- Assigned task
In the data that follows, give the number of lines containing the word "Isabel". Offer no additional comment.

- Data records
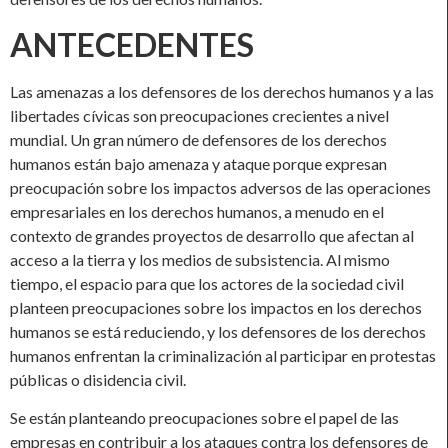
ANTECEDENTES
Las amenazas a los defensores de los derechos humanos y a las
libertades cívicas son preocupaciones crecientes a nivel
mundial. Un gran número de defensores de los derechos
humanos están bajo amenaza y ataque porque expresan
preocupación sobre los impactos adversos de las operaciones
empresariales en los derechos humanos, a menudo en el
contexto de grandes proyectos de desarrollo que afectan al
acceso a la tierra y los medios de subsistencia. Al mismo
tiempo, el espacio para que los actores de la sociedad civil
planteen preocupaciones sobre los impactos en los derechos
humanos se está reduciendo, y los defensores de los derechos
humanos enfrentan la criminalización al participar en protestas
públicas o disidencia civil.
Se están planteando preocupaciones sobre el papel de las
empresas en contribuir a los ataques contra los defensores de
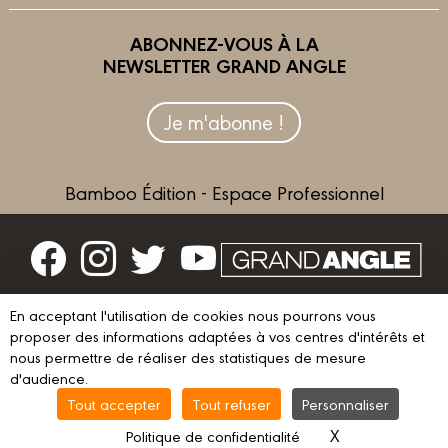
ABONNEZ-VOUS À LA
NEWSLETTER GRAND ANGLE
Je m'abonne !
Bamboo Édition - Espace Professionnel
Contactez-nous
En acceptant l'utilisation de cookies nous pourrons vous
proposer des informations adaptées à vos centres d'intérêts et
Devenir partenaire
nous permettre de réaliser des statistiques de mesure
d'audience.
Tout accepter
Tout refuser
Personnaliser
© 2023 GRAND ANGLE
Mentions légales
Conditions d’utilisation
X
Masquer le ba
Politique de confidentialité
Vie privée
Gestion des cookies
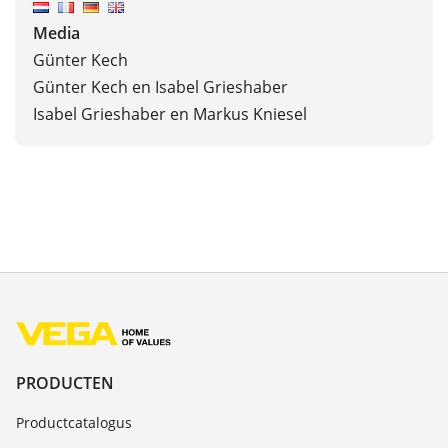
Media
Günter Kech
Günter Kech en Isabel Grieshaber
Isabel Grieshaber en Markus Kniesel
PRODUCTEN
Productcatalogus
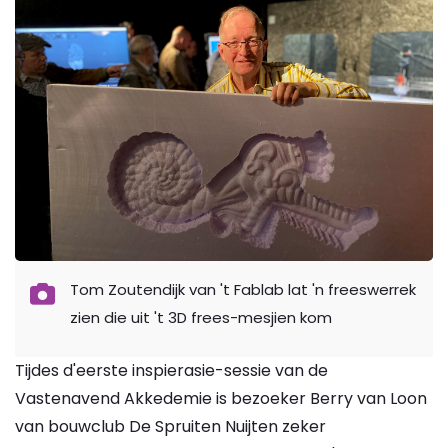
Tom Zoutendijk van 't Fablab lat 'n freeswerrek
zien die uit 't 3D frees-mesjien kom
Tijdes d'eerste inspierasie-sessie van de
Vastenavend Akkedemie is bezoeker Berry van Loon
van bouwclub De Spruiten Nuijten zeker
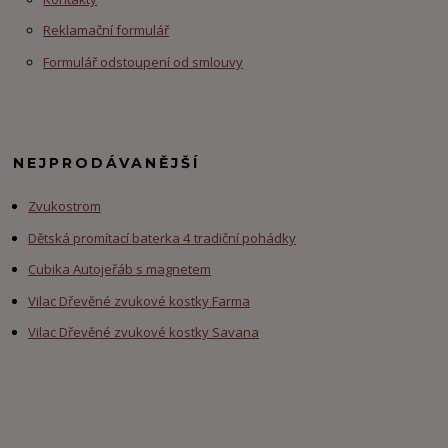
Reklamační formulář
Formulář odstoupení od smlouvy
NEJPRODÁVANĚJŠÍ
Zvukostrom
Dětská promítací baterka 4 tradiční pohádky
Cubika Autojeřáb s magnetem
Vilac Dřevěné zvukové kostky Farma
Vilac Dřevěné zvukové kostky Savana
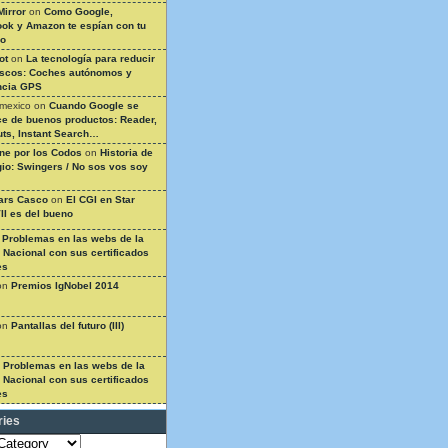
Mirror
on
Como Google,
ok y Amazon te espían con tu
so
ot
on
La tecnología para reducir
ascos: Coches autónomos y
ncia GPS
 mexico
on
Cuando Google se
e de buenos productos: Reader,
ts, Instant Search…
ine por los Codos
on
Historia de
gio: Swingers / No sos vos soy
ars Casco
on
El CGI en Star
II es del bueno
n
Problemas en las webs de la
a Nacional con sus certificados
es
on
Premios IgNobel 2014
on
Pantallas del futuro (III)
n
Problemas en las webs de la
a Nacional con sus certificados
es
ries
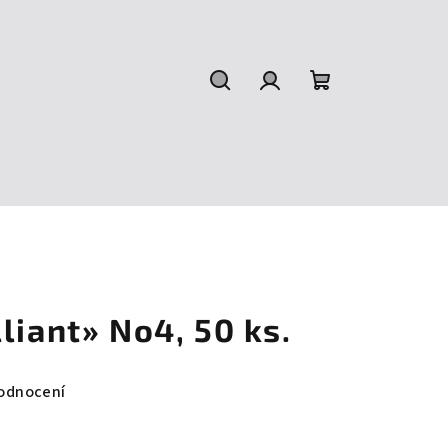
Hledat
Přihlášení
Nákupní
košík
liant» No4, 50 ks.
odnocení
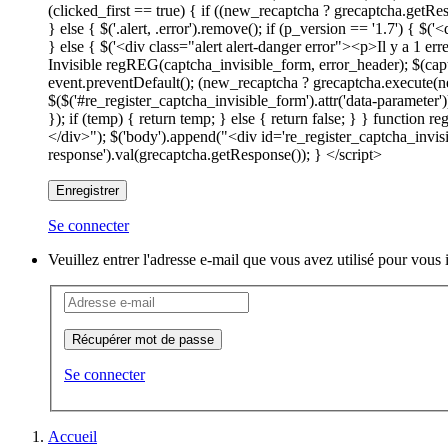
(clicked_first == true) { if ((new_recaptcha ? grecaptcha.getRes
} else { $('.alert, .error').remove(); if (p_version == '1.7') { 
} else { $('<div class="alert alert-danger error"><p>Il y a 1 er
Invisible regREG(captcha_invisible_form, error_header); $(cap
event.preventDefault(); (new_recaptcha ? grecaptcha.execute(n
$($('#re_register_captcha_invisible_form').attr('data-parameter')
}); if (temp) { return temp; } else { return false; } } functio
</div>"); $('body').append("<div id='re_register_captcha_invis
response').val(grecaptcha.getResponse()); } </script>
Enregistrer
Se connecter
Veuillez entrer l'adresse e-mail que vous avez utilisé pour vou
Récupérer mot de passe
Se connecter
Accueil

- Task response
2